P = 200W w = 2.8rpm r = .21m using P = Tw and T = Fr we calculate F as F = approx 3500N
Hence the tension in the first belt is about 3500N
Pictures of current prototype
How you can help
Electrical Design
Requirements
- Regulate current. The XOs at Khairat school have LiFePO4 type batteries. Let us chose a 1A charging current so that with the given capacity of the dynamo, we can charge about 15 XOs simultaneously. See Battery Charging for more details about all kinds of batteries that are used in the XO
- Regulate voltage. The XO power supply accepts voltage from 9V - 18V . The charging circuit switches on at 9.85V. Let us chose to fix the voltage that we give the XO at 12V
Design approach
- Using L200 as the central component - it is cheap, easily available and most of all robust
- Referring to this sample circuit and deriving parameters from this design guide
- To avoid effects of shorting or reversing of supply from dynamo to the L200 circuit a simple full wave bridge rectifier using 1N5408 diodes has been used. Also, a 100uF 35V decoupling capacitor is being used after the rectifier.

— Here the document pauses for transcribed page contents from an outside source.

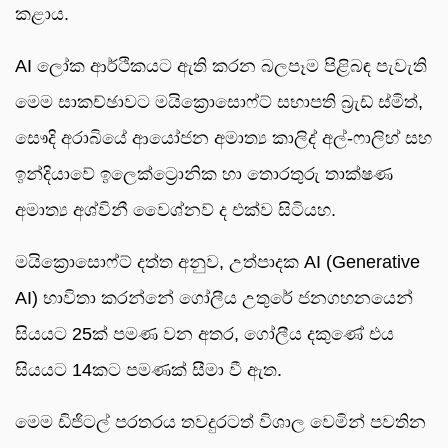
කළාය.
AI ලෝක ආර්ථිකයට ඇති කරන බලපෑම පිළිබඳ පැවැති
මෙම සාකච්ඡාවට මයික්‍රොසොෆ්ට් සභාපති බ්‍රැඩ් ස්මිත්,
සෞදි අරාබියේ ආයෝජන අමාත්‍ය කාලිද් අල්-ෆාලිහ් සහ
ඉන්දියාවේ ඉලෙක්ට්‍රොනික හා තොරතුරු තාක්ෂණ
අමාත්‍ය අශ්විනී වෛශ්නව් ද එක්ව සිටියහ.
මයික්‍රොසොෆ්ට් දත්ත අනුව, උත්පාදක AI (Generative
AI) භාවිතා කරන්නේ ගෝලීය උතුරේ ජනගහනයෙන්
සියයට 25ක් පමණ වන අතර, ගෝලීය දකුණේ එය
සියයට 14කට පමණක් සීමා වී ඇත.
මෙම ඩිජිටල් පරතරය තවදුරටත් විශාල වෙමින් පවතින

Deriving circuit parameters
- For values of R2 and R1, I referred to table in right column of Page 4 of design guide. Selecting Vo=12V +-4% I get R1= 1K ohm +-1% and R2=3.3K +-1%
- Since Isc = 0.45/Rsc (according to sample circuit design), I chose Rsc=0.47 ohm 1/2 watt
- Current in R2, Ir2=(Vo-Vref)/R2 where Vref = 2.77V. Hence power dissipation in R2, Pr2 = 25.8 mW
- Current in R1, Ir1=Vref/R1 = 2.77mA . Hence power dissipation in R1, Pr1 = 7.7 mW
- Hence R1 and R2 can be chosen to be 0.25W type